## RECORDED DATA:
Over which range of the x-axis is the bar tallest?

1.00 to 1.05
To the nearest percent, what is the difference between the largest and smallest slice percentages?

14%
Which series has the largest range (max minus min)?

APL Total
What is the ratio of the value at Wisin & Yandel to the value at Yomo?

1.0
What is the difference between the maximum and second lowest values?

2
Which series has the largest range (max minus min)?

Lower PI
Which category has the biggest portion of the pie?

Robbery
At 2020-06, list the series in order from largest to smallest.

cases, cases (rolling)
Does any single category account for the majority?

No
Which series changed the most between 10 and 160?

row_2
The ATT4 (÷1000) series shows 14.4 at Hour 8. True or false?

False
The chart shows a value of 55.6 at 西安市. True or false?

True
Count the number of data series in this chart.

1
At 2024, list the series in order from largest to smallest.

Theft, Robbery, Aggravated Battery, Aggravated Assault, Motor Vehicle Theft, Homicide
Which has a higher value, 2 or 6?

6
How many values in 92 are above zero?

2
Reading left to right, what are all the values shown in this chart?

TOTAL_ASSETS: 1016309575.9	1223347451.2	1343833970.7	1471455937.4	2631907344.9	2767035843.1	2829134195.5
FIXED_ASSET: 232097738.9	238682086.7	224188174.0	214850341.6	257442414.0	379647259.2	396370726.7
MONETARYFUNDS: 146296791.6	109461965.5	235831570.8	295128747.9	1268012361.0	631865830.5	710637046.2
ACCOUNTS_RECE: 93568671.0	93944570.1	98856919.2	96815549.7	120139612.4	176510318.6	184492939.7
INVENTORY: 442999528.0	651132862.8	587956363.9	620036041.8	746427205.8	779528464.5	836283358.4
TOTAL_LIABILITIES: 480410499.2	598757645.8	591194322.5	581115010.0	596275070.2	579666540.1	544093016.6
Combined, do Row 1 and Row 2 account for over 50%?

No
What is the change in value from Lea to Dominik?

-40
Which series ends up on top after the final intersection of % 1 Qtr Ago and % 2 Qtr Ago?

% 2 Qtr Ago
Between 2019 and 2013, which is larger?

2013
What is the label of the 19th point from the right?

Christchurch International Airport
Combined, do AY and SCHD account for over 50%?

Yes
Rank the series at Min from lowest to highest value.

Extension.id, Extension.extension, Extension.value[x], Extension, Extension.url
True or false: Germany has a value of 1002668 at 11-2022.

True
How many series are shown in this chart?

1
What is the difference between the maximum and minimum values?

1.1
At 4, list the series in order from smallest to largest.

## TASK STATEMENT:
Reproduce word for word the stretch of material from the line containing "Christchurch International Airport" through the last line of the material.

## SOLVED PROBLEM:
Christchurch International Airport
Combined, do AY and SCHD account for over 50%?

Yes
Rank the series at Min from lowest to highest value.

Extension.id, Extension.extension, Extension.value[x], Extension, Extension.url
True or false: Germany has a value of 1002668 at 11-2022.

True
How many series are shown in this chart?

1
What is the difference between the maximum and minimum values?

1.1
At 4, list the series in order from smallest to largest.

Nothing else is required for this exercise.